= Task instructions =
Without including any picture, transcribe the entries below word for word.

= Records shown =
[Start of section]

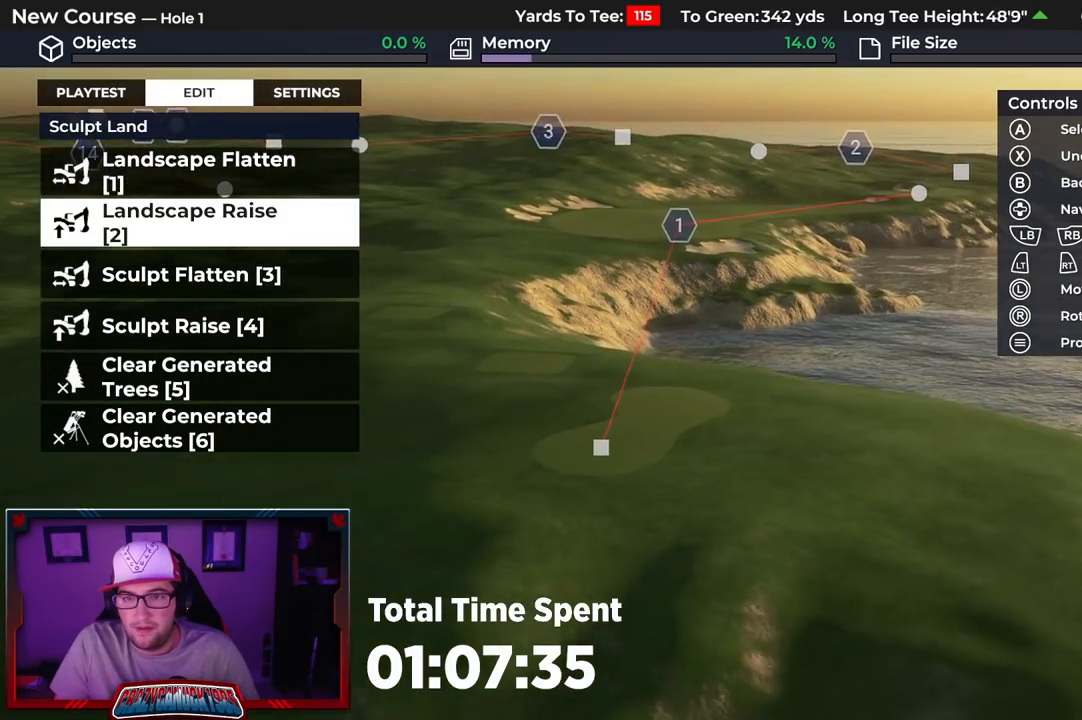
{"buttons": ["L1"], "left_stick": "center", "right_stick": "center", "events": [[17, "L2", "up"], [133, "left_stick", "center"], [233, "R2", "down"], [300, "left_stick", "up"], [400, "left_stick", "center"], [483, "L1", "down"], [483, "R2", "up"]]}
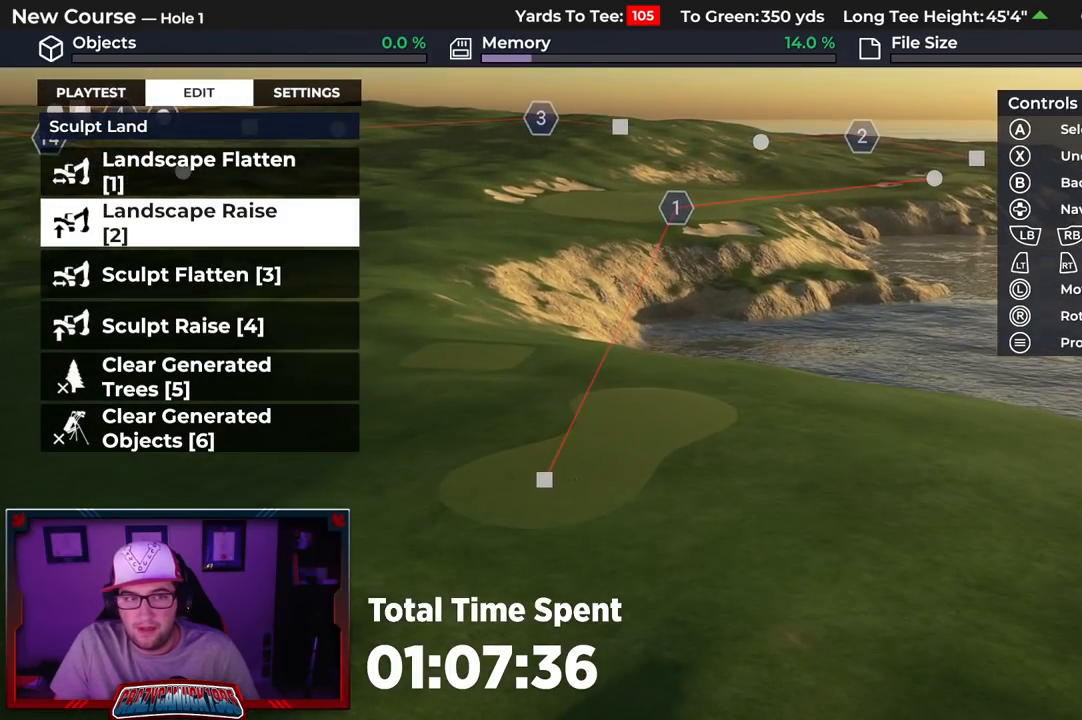
{"buttons": [], "left_stick": "center", "right_stick": "center", "events": [[50, "L1", "up"], [217, "DPAD_DOWN", "down"], [317, "DPAD_DOWN", "up"]]}
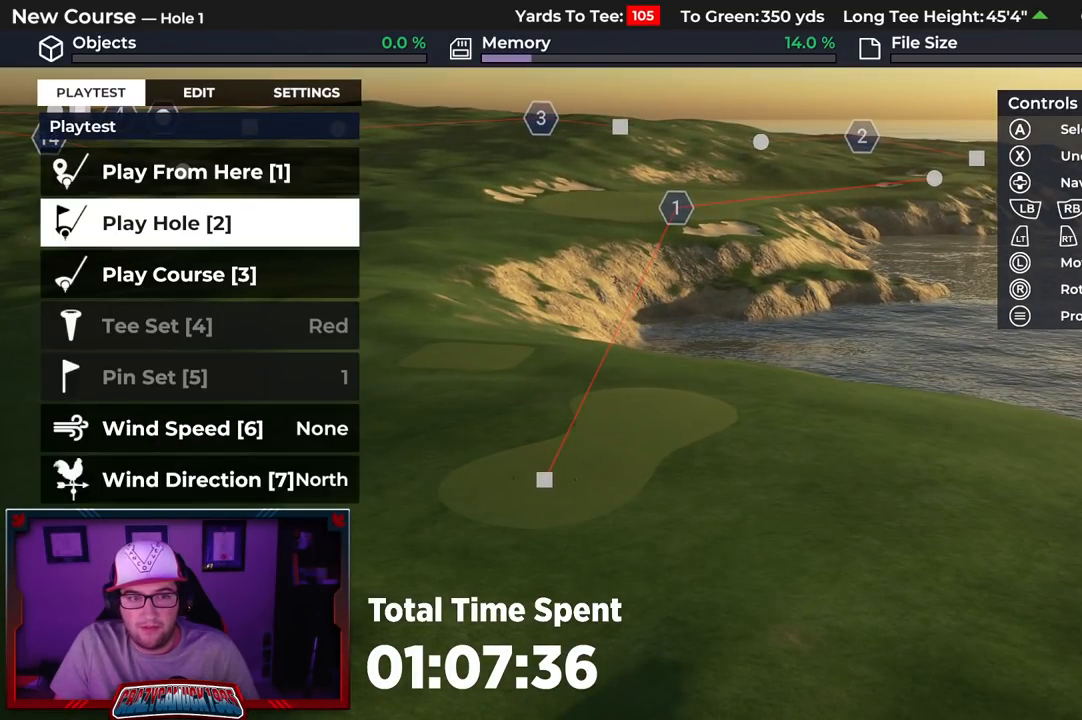
{"buttons": [], "left_stick": "center", "right_stick": "center", "events": [[200, "A", "down"], [317, "A", "up"]]}
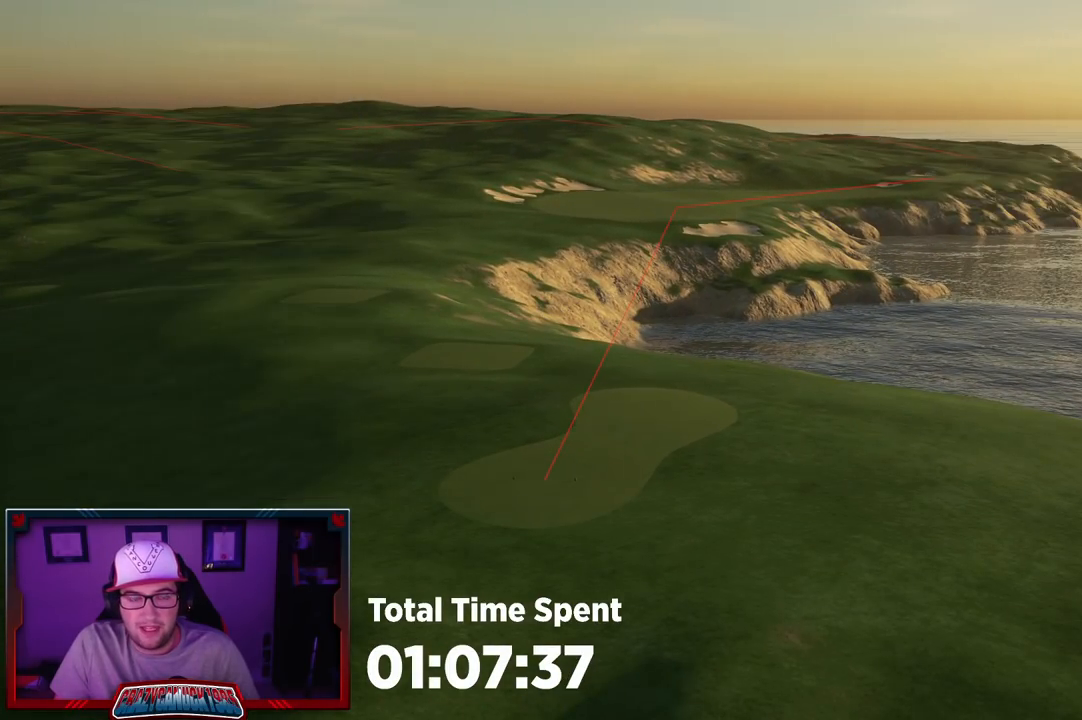
{"buttons": [], "left_stick": "center", "right_stick": "center", "events": []}
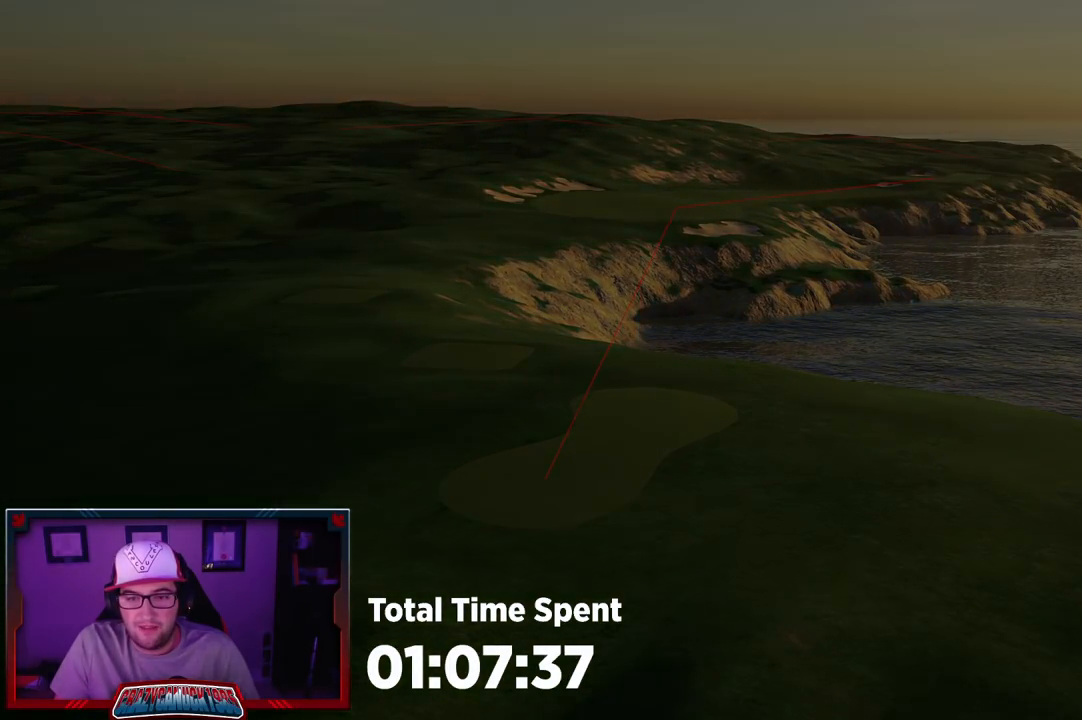
{"buttons": [], "left_stick": "center", "right_stick": "center", "events": []}
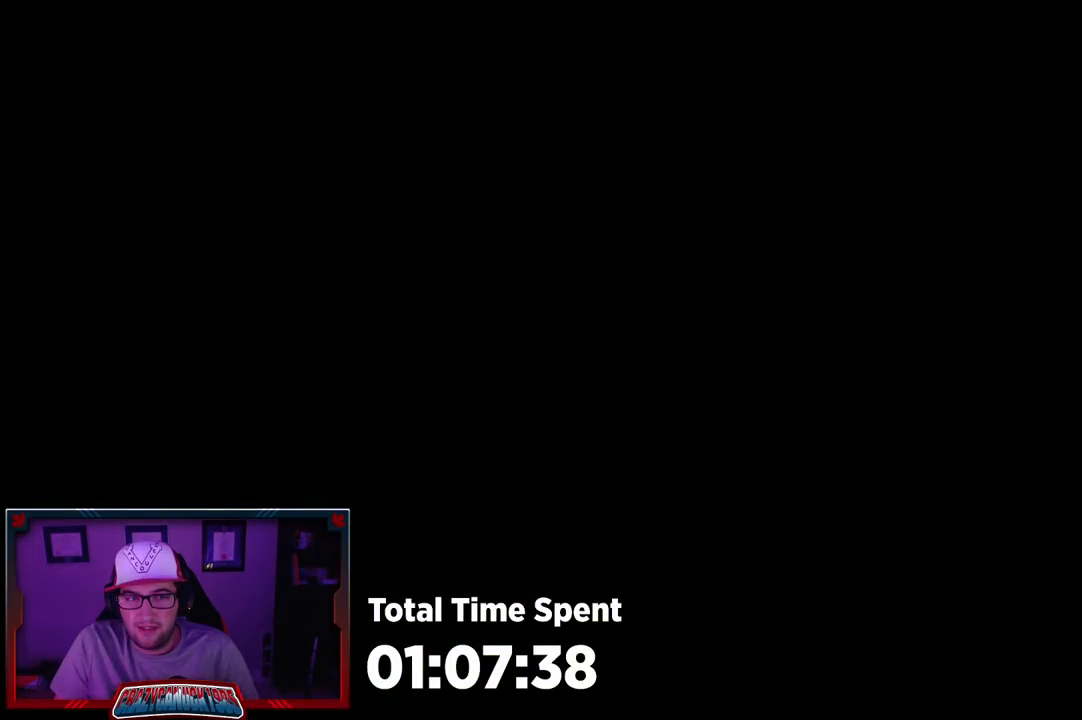
{"buttons": [], "left_stick": "center", "right_stick": "center", "events": []}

[End of section]

= Exercise response =
{"buttons": ["L1"], "left_stick": "center", "right_stick": "center", "events": [[17, "L2", "up"], [133, "left_stick", "center"], [233, "R2", "down"], [300, "left_stick", "up"], [400, "left_stick", "center"], [483, "L1", "down"], [483, "R2", "up"]]}
{"buttons": [], "left_stick": "center", "right_stick": "center", "events": [[50, "L1", "up"], [217, "DPAD_DOWN", "down"], [317, "DPAD_DOWN", "up"]]}
{"buttons": [], "left_stick": "center", "right_stick": "center", "events": [[200, "A", "down"], [317, "A", "up"]]}
{"buttons": [], "left_stick": "center", "right_stick": "center", "events": []}
{"buttons": [], "left_stick": "center", "right_stick": "center", "events": []}
{"buttons": [], "left_stick": "center", "right_stick": "center", "events": []}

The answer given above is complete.